First foray into manipulating current S3 dir structure into static file structure
kilbergr opened this issue · 1 comments
kilbergr commented
Given the success of last week's spike, we will continue pursuing creating a static file site pulling from S3. The problem? Our current file structure in S3 is not the one we ultimately want.
We've manually experimented with creating the file structure we expect. Now, we will programmatically experiment with it.
AC:
- Either get access to current CAP resources in S3 OR create a fake set up with public buckets so Bex can access. @bensteinberg will determine what is appropriate here.
- Create transformation script that will:
- move files and directories as required
The following has been relegated to a separate ticket:- put HTML section of each case into a separate file
- Remove
\n
and escape\
from HTML. - Add attributes for paragraphs and bounding boxes to HTML
- move files and directories as required
- Demonstrate this can work on a limited subset (could be the same amount as used last ticket).

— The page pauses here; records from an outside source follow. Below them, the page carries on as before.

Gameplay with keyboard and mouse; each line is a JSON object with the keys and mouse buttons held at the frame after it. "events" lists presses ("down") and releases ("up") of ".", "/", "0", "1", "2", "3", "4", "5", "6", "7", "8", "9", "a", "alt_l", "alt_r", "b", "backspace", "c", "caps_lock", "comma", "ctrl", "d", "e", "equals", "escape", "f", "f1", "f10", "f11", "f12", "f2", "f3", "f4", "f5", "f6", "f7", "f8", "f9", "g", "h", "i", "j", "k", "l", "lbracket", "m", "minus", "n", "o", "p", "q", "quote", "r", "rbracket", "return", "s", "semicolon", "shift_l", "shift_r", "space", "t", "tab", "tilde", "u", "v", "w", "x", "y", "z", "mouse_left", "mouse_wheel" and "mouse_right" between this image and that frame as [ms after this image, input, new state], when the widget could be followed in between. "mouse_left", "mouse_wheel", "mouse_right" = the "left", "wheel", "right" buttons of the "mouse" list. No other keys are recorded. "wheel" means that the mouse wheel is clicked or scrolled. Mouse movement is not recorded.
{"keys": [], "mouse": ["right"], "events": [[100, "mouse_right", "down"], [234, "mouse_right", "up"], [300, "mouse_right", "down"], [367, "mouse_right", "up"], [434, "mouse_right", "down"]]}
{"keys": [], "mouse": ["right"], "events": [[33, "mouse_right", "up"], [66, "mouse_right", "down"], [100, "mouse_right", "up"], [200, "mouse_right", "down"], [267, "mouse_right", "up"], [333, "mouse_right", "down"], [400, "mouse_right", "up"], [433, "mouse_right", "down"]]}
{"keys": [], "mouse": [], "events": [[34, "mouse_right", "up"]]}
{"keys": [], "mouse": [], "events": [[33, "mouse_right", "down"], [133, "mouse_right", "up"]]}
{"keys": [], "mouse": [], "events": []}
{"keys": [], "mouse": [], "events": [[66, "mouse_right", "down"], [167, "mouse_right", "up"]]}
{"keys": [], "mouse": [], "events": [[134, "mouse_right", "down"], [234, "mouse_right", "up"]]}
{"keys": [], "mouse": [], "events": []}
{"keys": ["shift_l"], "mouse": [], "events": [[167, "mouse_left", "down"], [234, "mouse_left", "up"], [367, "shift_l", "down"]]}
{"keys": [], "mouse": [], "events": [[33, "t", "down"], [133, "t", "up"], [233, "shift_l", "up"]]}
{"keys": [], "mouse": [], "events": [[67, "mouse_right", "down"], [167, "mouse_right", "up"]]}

- Can be done in language of choice
- Use same file structure doc although we may change.
kilbergr commented
Ok so the pieces done up to this point are:
redacted/
Reporters.json
Volumes.json
${reporter_id}/ # aka Reporter Folder; e.g. "pa-d-c"; shortcode already in case.law urls
Metadata.json
Cases.jsonl
Volume.pdf
${volume_id}/ # aka Volume Folder; e.g. "6"; already in case.law urls
Metadata.json
Cases.jsonl
case/
1.json # file names named after page case starts on; similar to case.law urls
6.json
...
The pieces that remain are
redacted/
${reporter_id}/ # aka Reporter Folder; e.g. "pa-d-c"; shortcode already in case.law urls
Volumes.json
${volume_id}/ # aka Volume Folder; e.g. "6"; already in case.law urls
case/
1.html # file names named after page case starts on; similar to case.law urls
6.html
...
vendor/
${volume_id}.tar # compression?
${volume_id}.csv
${volume_id}.tar.sha256
misc/
[stuff from https://case.law/download/]